____ Estratto fornito
Trasferitasi con la cugina a Stoccolma, nel mese di ottobre del 1944 muore in seguito ad un incidente a ben 81 anni. Sarà suo nipote Erik che, seguendo la volontà del suo testamento, vent’anni dopo la morte di Hilma apre i bauli contenenti 1.300 quadri, 124 quaderni e 26 mila pagine scritte. Per volere della pittrice, al nipote viene impedito di vendere i suoi lavori, in quanto Klint ha sempre visto le sue opere come una missione profetica, incompatibile con un guadagno economico.
Nel 1986 ci fu effettivamente una prima mostra dedicata alle sue opere a Los Angeles che ottenne pochissima considerazione e anche in seguito molti musei rifiutarono di includerla negli spazi dediti all’arte astratta. La sua memoria pareva ormai oscurata dai cosiddetti “padri dell’arte astratta” Kandinskij, Mondrian e Malevič quando in realtà la produzione di Hilma va collocata ben 5 anni prima che Kandinskij pubblicasse Lo spirituale nell’arte, testo che, ancora oggi, è individuato come ciò che ha gettato le basi dell’arte non figurativa.
________
> **Consegne**:
[A] Riporta dall'estratto su Hilma il passo che si apre con le parole contenenti "Nel 1986 ci" e si chiude con "dell’arte non figurativa.".
[B] Secondo l'estratto su Hilma, in quale città si tenne nel 1986 la prima mostra dedicata alle sue opere?
____ Elenco
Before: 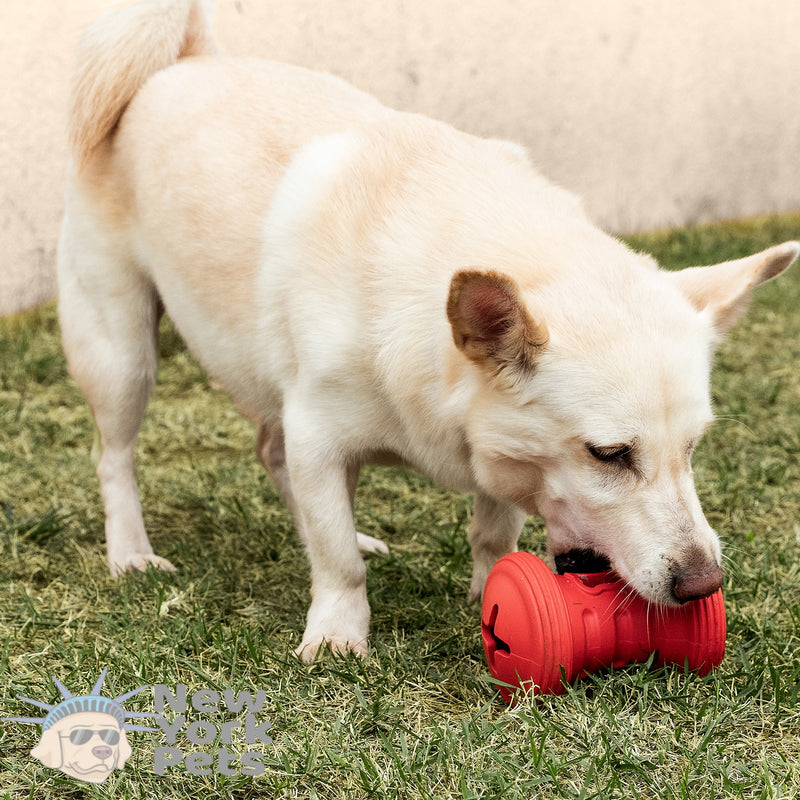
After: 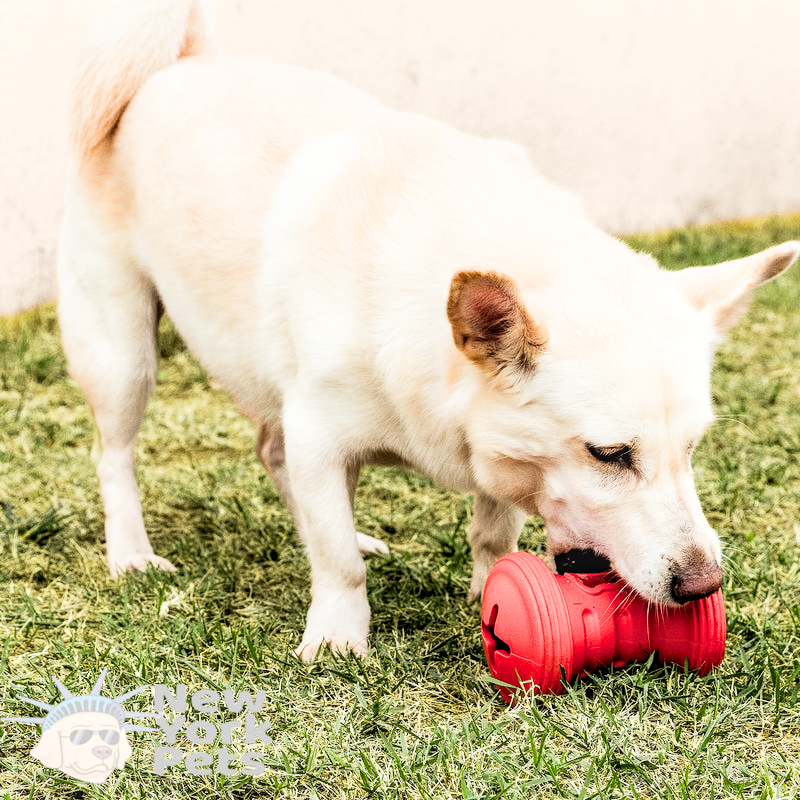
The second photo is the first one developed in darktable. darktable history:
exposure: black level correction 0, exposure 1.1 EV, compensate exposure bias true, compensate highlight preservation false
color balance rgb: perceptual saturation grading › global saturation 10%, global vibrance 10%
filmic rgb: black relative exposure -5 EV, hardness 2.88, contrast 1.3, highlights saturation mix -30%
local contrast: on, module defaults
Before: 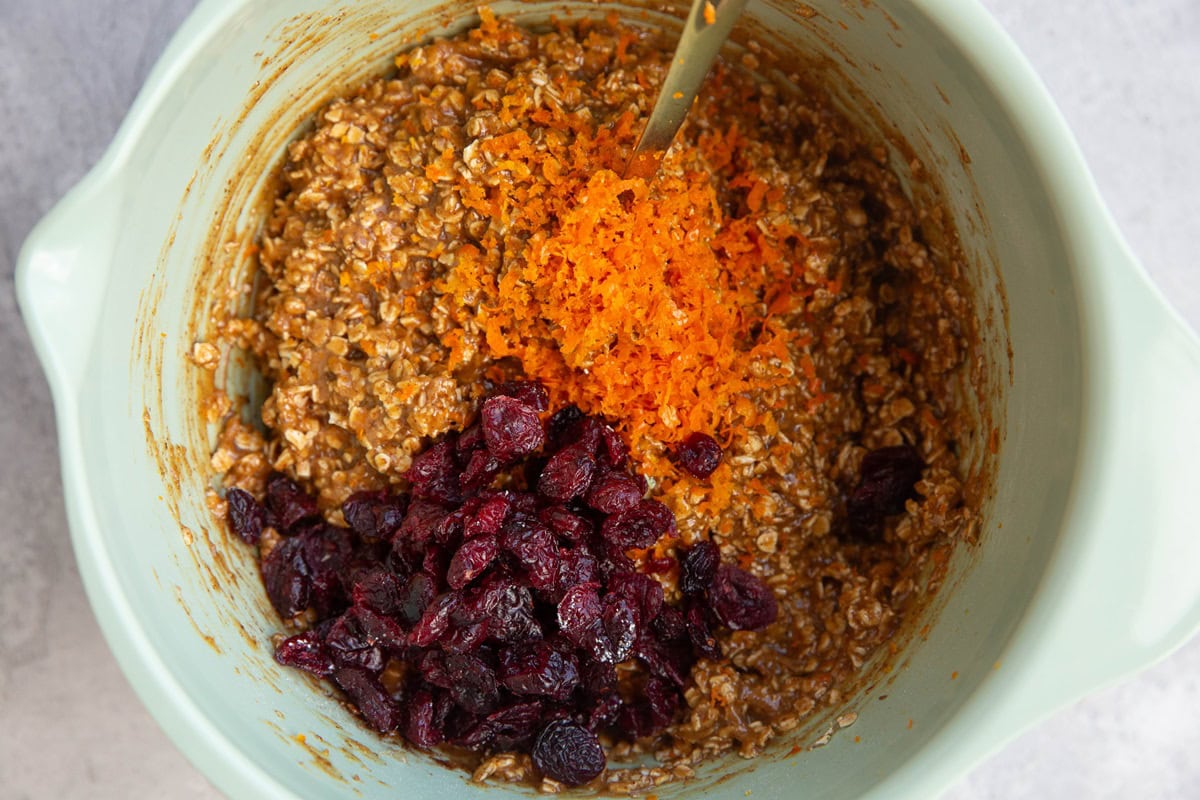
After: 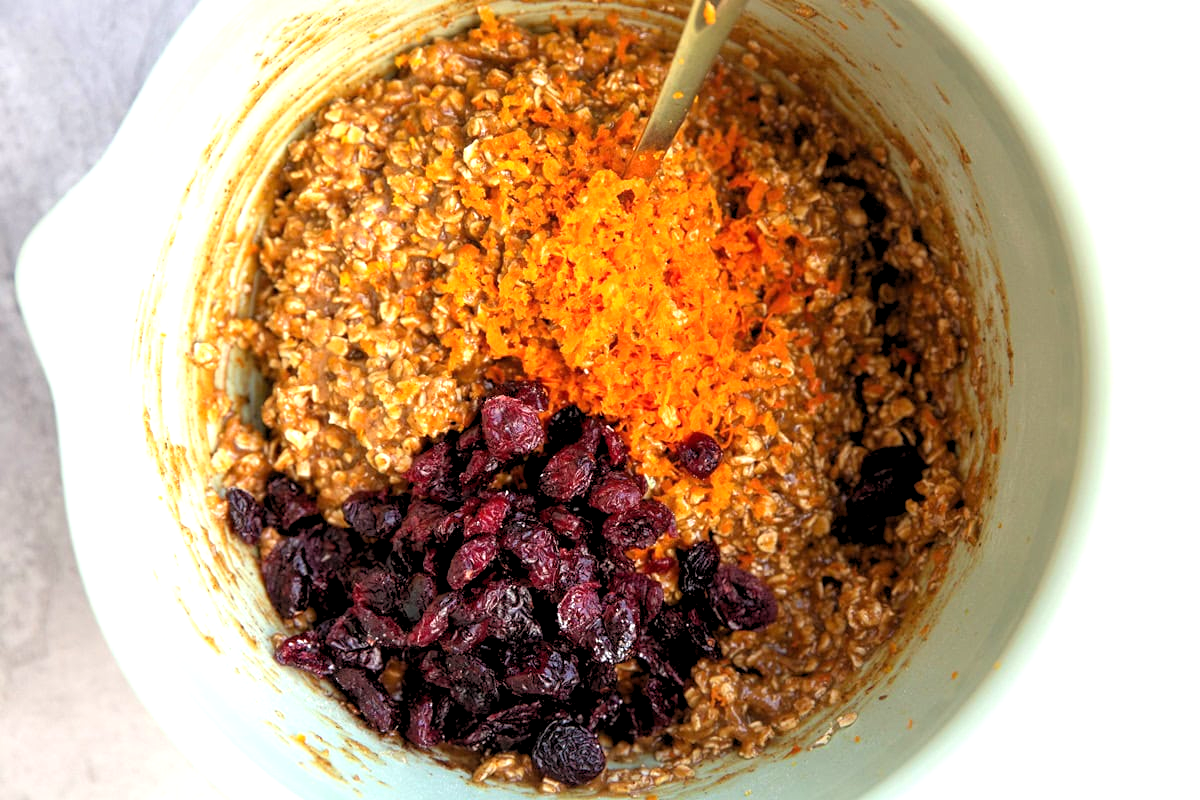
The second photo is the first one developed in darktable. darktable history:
________
____ Elenco
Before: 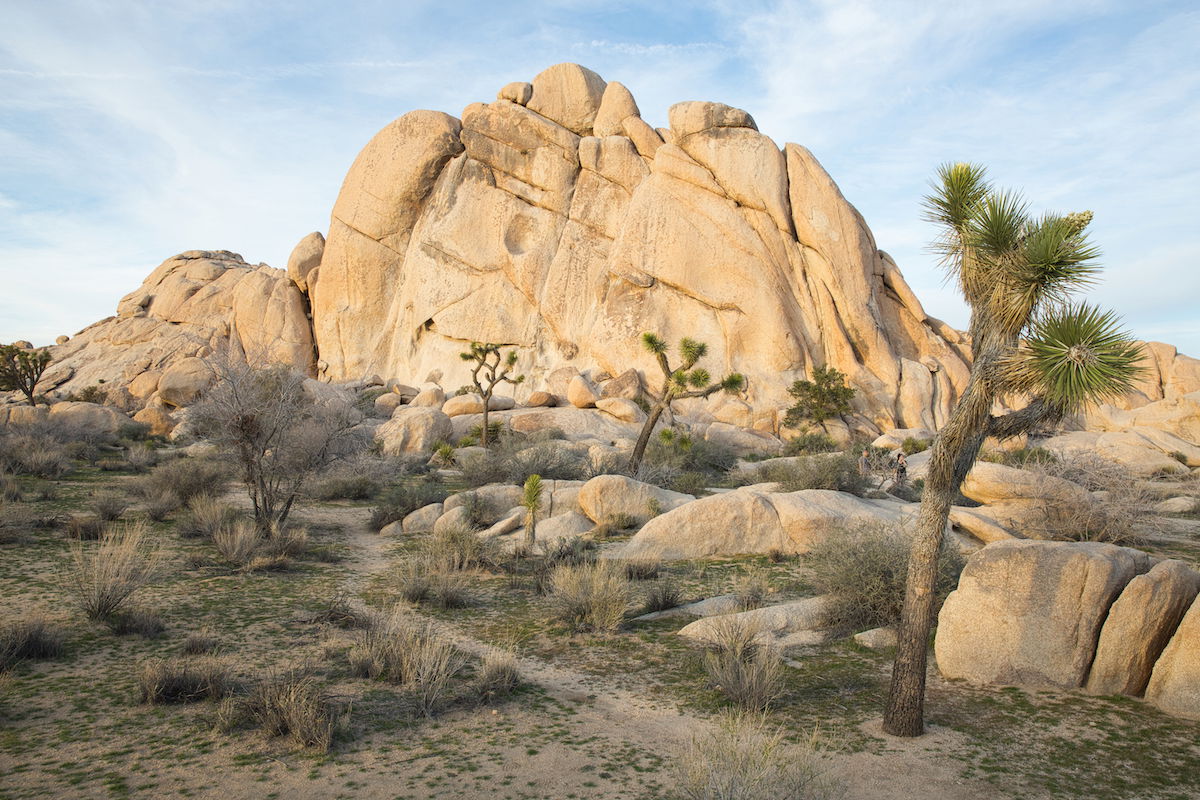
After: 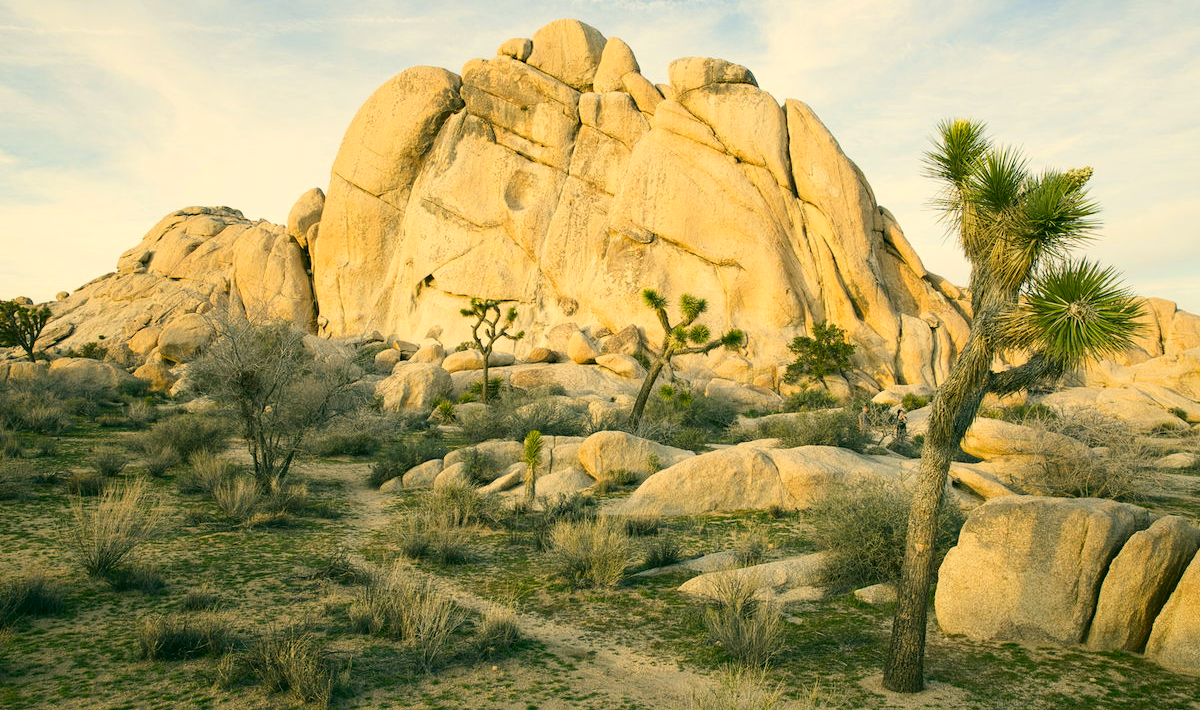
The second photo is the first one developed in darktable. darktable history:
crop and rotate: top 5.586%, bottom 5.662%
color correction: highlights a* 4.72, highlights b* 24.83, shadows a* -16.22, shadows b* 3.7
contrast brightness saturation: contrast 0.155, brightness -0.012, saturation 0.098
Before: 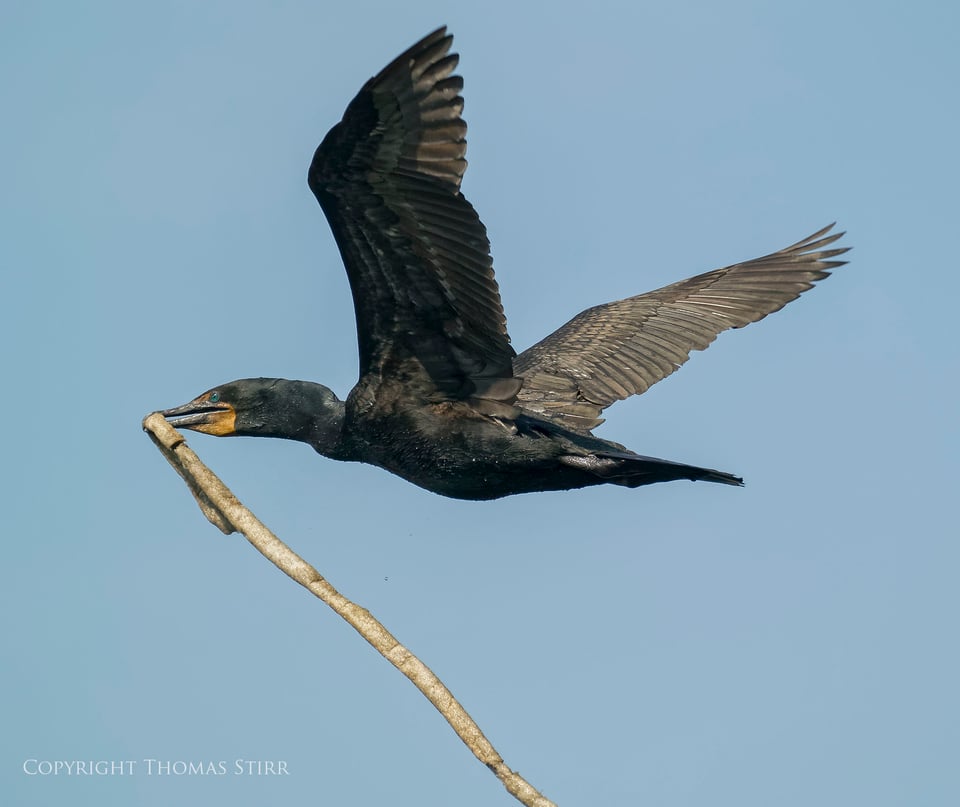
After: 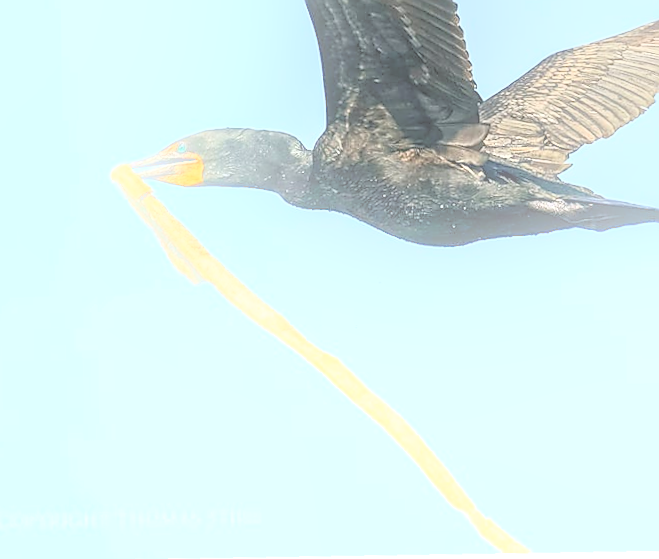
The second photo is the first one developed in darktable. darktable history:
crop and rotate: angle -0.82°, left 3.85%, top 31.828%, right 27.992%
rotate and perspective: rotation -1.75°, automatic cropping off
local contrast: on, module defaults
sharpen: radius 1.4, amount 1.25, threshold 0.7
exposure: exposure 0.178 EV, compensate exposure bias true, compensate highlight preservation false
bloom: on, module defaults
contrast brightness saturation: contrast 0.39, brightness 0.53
________
> **Soluzioni**:
[A]
Nel 1986 ci fu effettivamente una prima mostra dedicata alle sue opere a Los Angeles che ottenne pochissima considerazione e anche in seguito molti musei rifiutarono di includerla negli spazi dediti all’arte astratta. La sua memoria pareva ormai oscurata dai cosiddetti “padri dell’arte astratta” Kandinskij, Mondrian e Malevič quando in realtà la produzione di Hilma va collocata ben 5 anni prima che Kandinskij pubblicasse Lo spirituale nell’arte, testo che, ancora oggi, è individuato come ciò che ha gettato le basi dell’arte non figurativa.

[B] A Los Angeles.